Transcribe word for word the part of the Zeppelin overview starting with "case class WordCount(word: String, count: Integer)" and going on through "1)).reduceByKey(_ + _).map(x => WordCount(x._1, x._2))".

(DOCUMENT PASSAGE)
>> begin
Zeppelin Overview

Last updated: 2021-02-20 15:36:57

    Apache Zeppelin is an interactive development system that enables big data visualization and analytics. It can undertake tasks such as data ingestion, discovery, analytics, visualization, and collaboration. It provides a rich set of visual graph libraries such as SparkSQL on the frontend and supports big data systems like HBase and Flink in the form of plugin extension on the backend. In addition, it allows you to perform data preprocessing, algorithm development and debugging, and algorithm job scheduling for machine learning.

    For EMR versions later than 3.1.0, the default login permission is set, and both the username and password are admin. To change the password, you can modify the users and roles options in the configuration file /usr/local/service/zeppelin-0.8.2/conf/shiro.ini. For more configuration instructions, see here.

    Performing wordcount using Spark

    1. Click Create new note on the left and create a notebook on the pop-up page.
    2. Configure Spark for integration with an EMR cluster (Spark on YARN). Modify and save configuration.
    3. Go to your own notebook.
    4. Write a wordcount program and run the following commands:
      val data = sc.textFile("cosn://huanan/zeppelin-spark-randomint-test")
      case class WordCount(word: String, count: Integer)
      val result = data.flatMap(x => x.split(" ")).map(x => (x, 1)).reduceByKey(_ + _).map(x => WordCount(x._1, x._2))
      result.toDF().registerTempTable("result")
      %sql select * from result
>> end
(SOURCE EXCERPT)
>> begin
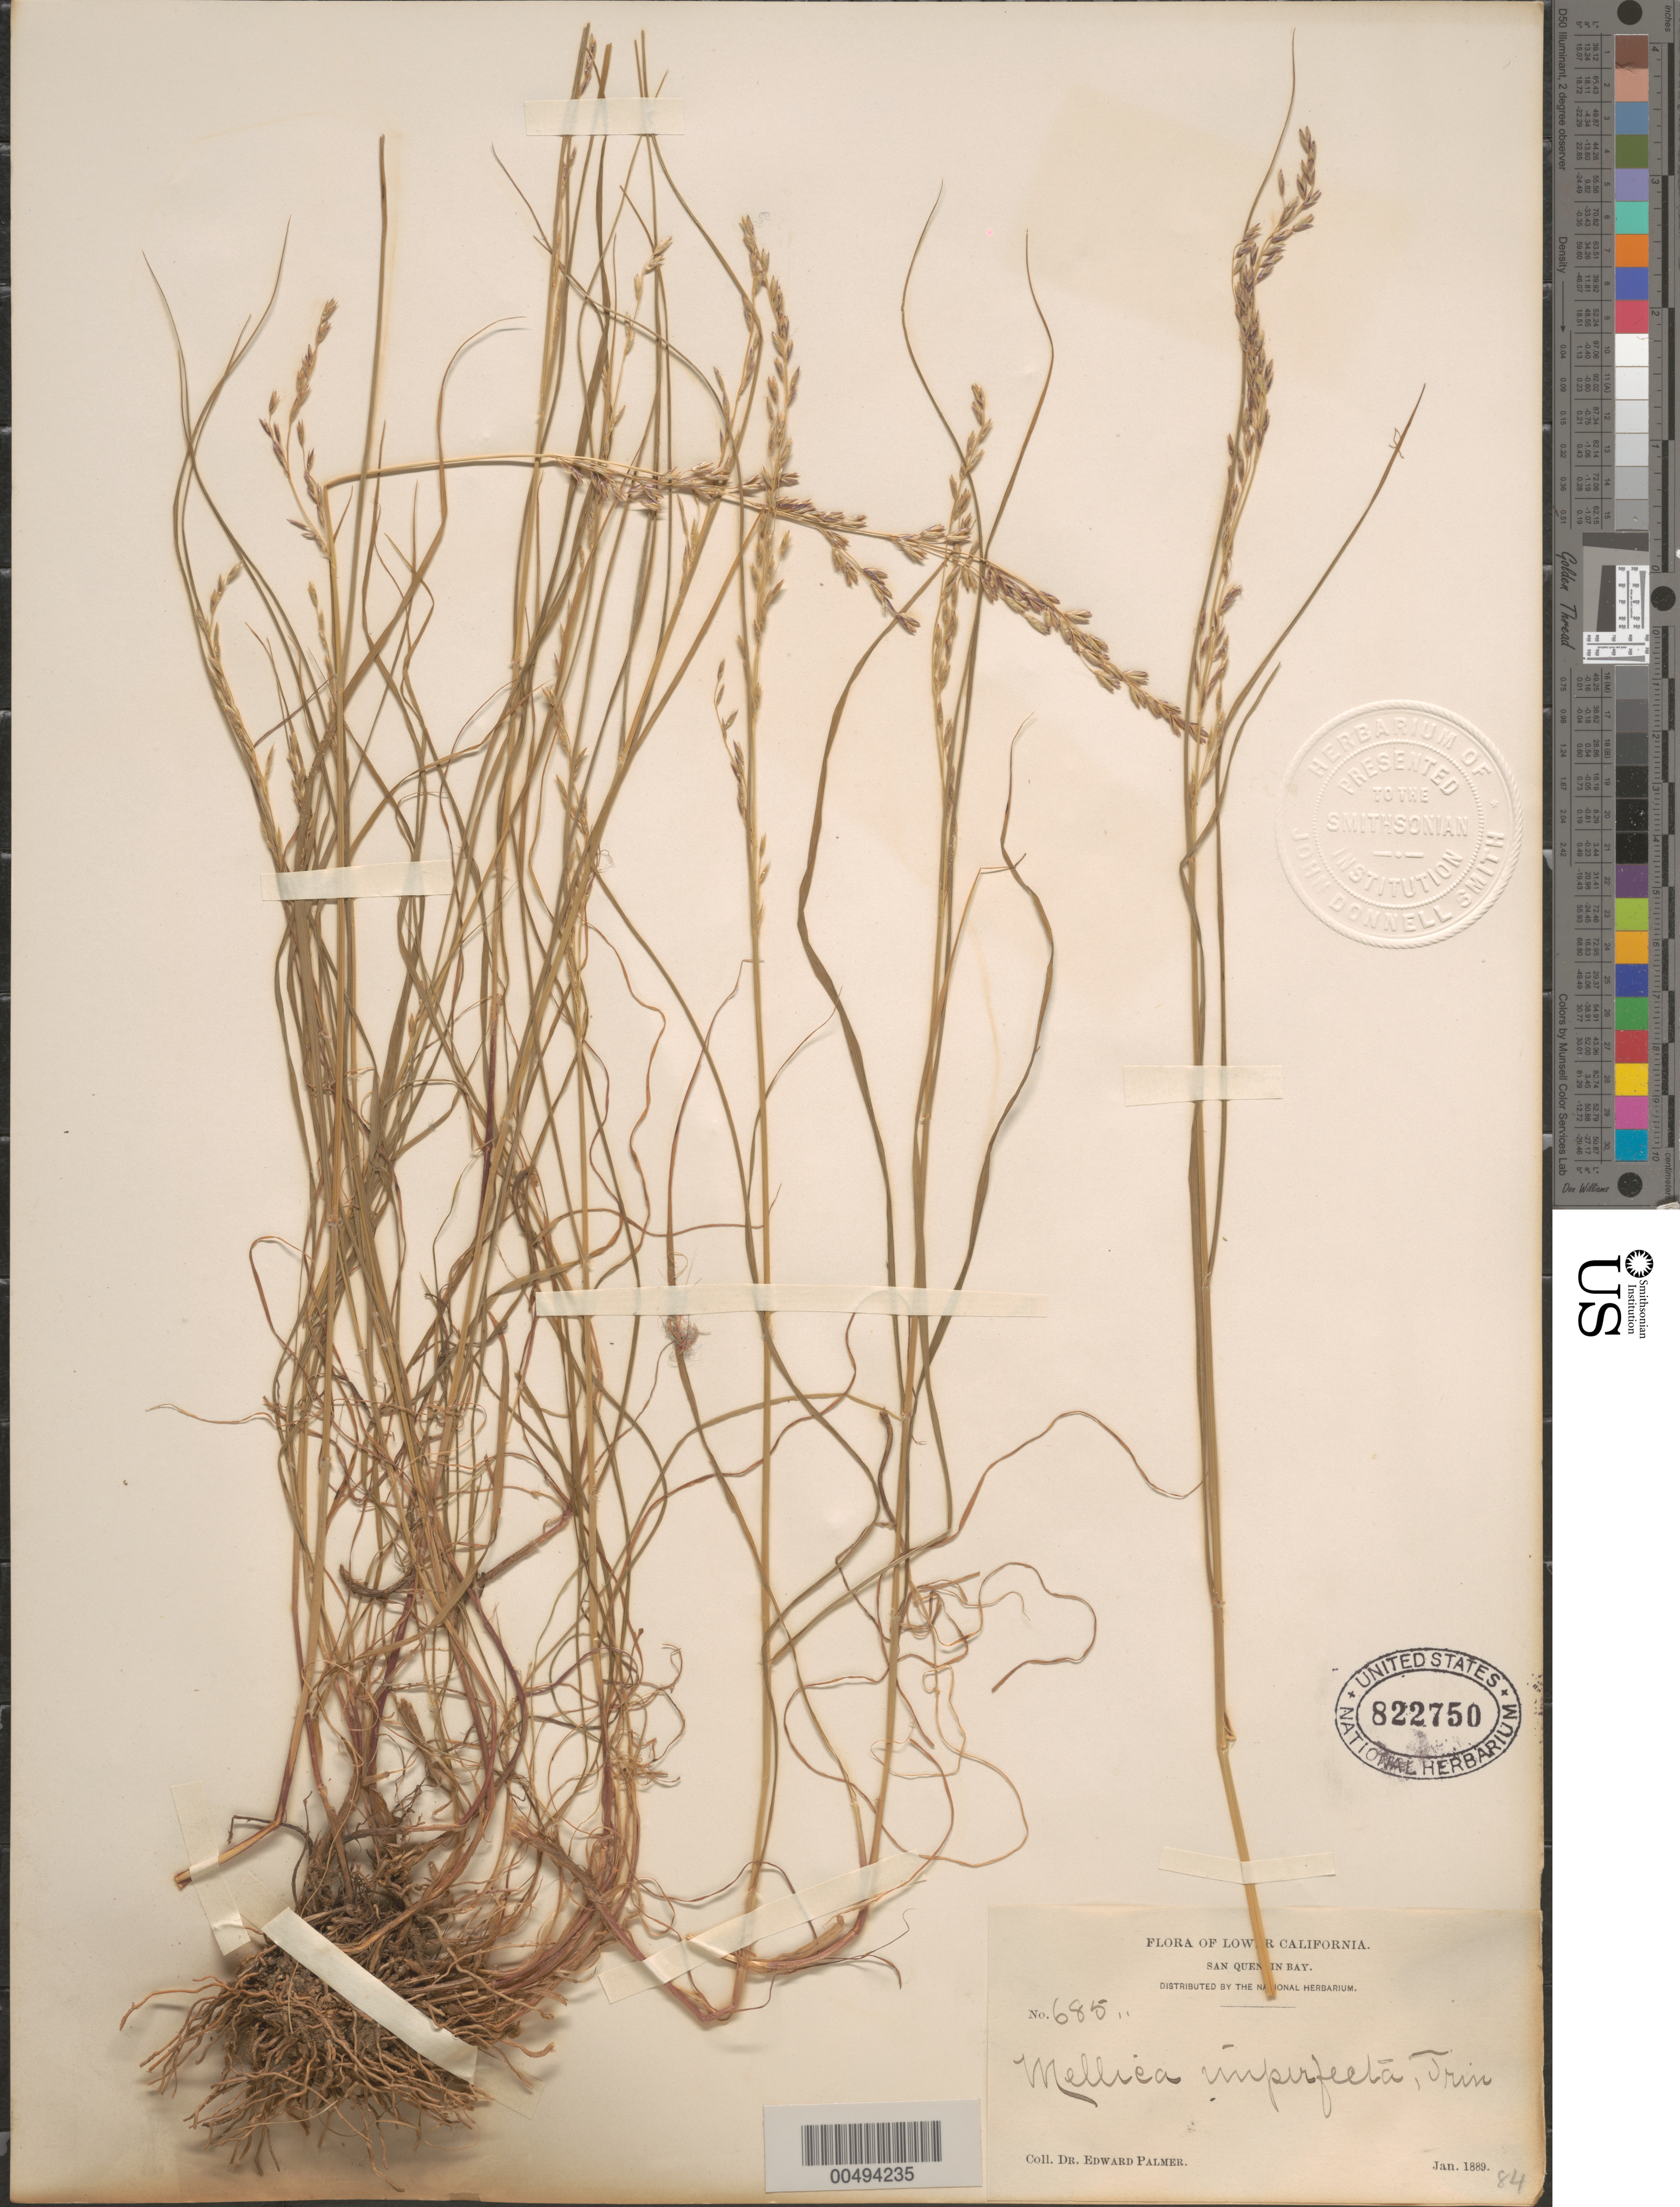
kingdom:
>> end
(ANSWER TO THE TASK)
case class WordCount(word: String, count: Integer)
      val result = data.flatMap(x => x.split(" ")).map(x => (x, 1)).reduceByKey(_ + _).map(x => WordCount(x._1, x._2))